Mistakes to Avoid in College Application Essays



Writing college essays is a much more time-consuming process than most applicants expect. Depending on the colleges where a student applies, the essay requirements can vary from writing a single Common App or Coalition essay to writing many supplements for varying colleges. In my personal experience, I ended up writing about 15 essays for the six schools to which I applied. Some supplements vary from a few sentences to a full page essay depending on the prompt and word count limit. That is why it is imperative to start early – the summer before senior year. This gives you the optimal amount of time to go through several drafts with edits and revisions and allows time to ask others to read the essays and see if they can hear your voice in the writing. As you narrow your college lists, you can start to look at the specific prompts and word/length requirements.

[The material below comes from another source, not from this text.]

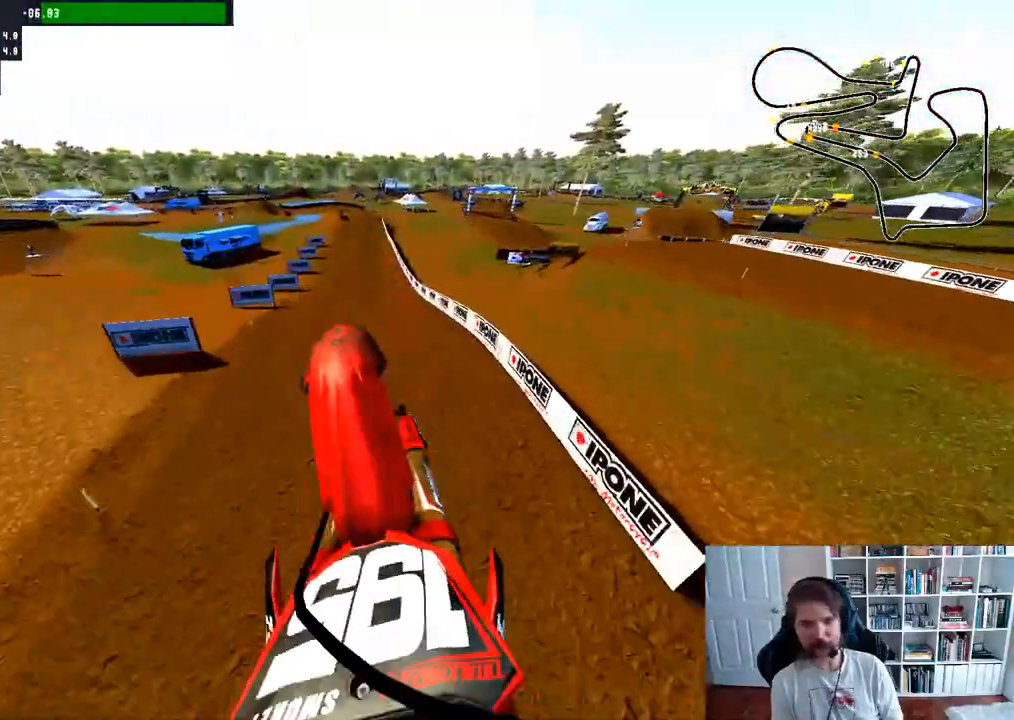
{"buttons": ["R2"], "left_stick": "center", "right_stick": "up", "events": [[83, "left_stick", "center"]]}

In choosing essay readers, I suggest choosing someone who knows you very well in addition to a teacher who has read other works of yours in class. Ask them if they can get a sense of who you are through the writing. I say this because the whole point of the main “tell us about yourself” essay and additional supplements is to get to know who you are as an individual and how you might fit into a college besides grades, test scores, and extracurriculars.

In light of this fact, below I will quickly highlight some common phrases from application essays that should be avoided.

1. “For as long as I can remember”

Used too commonly in essays


2. “Little did I know”

Again, used too commonly in essays


3. “I just knew” or “I just felt it”

This is specifically for the question that asks why you want to attend a certain university. This is your time to show just how much you know about a university you really want to go to, even if you didn’t get to physically visit or go to a college fair. Be specific in what makes you want to attend that university - special majors or departments, certain research or professors, campus resources, etc.


4. “I was at a loss of words” or “I have no words to describe”

Don’t be vague when describing your reaction to an event because that won’t help to set you apart from the rest of the applicants or give true insight into your feelings. Think of adjectives to describe how you felt.


5. “Like Minded Peers”

Again, this is specifically for the question about “why _____ university/college”. You most likely wouldn’t use this phrase in your common conversations.


Last Thoughts

  • Make each sentence unique to you. You don’t need to be overly formal in your language but also don't use slang.

  • Add personal details and not just generic phrases

  • Make sure what you say is in your own language and not a British Literature writer. You want your actual voice and personality to be heard

  • Don’t start essays with quotes. If you choose a quote, make it personal and incorporate it into your writing.

Admissions counselors read hundreds of these essays for many hours. They probably don’t want to hear the same phrases over and over, so it’s important to make your essay unique.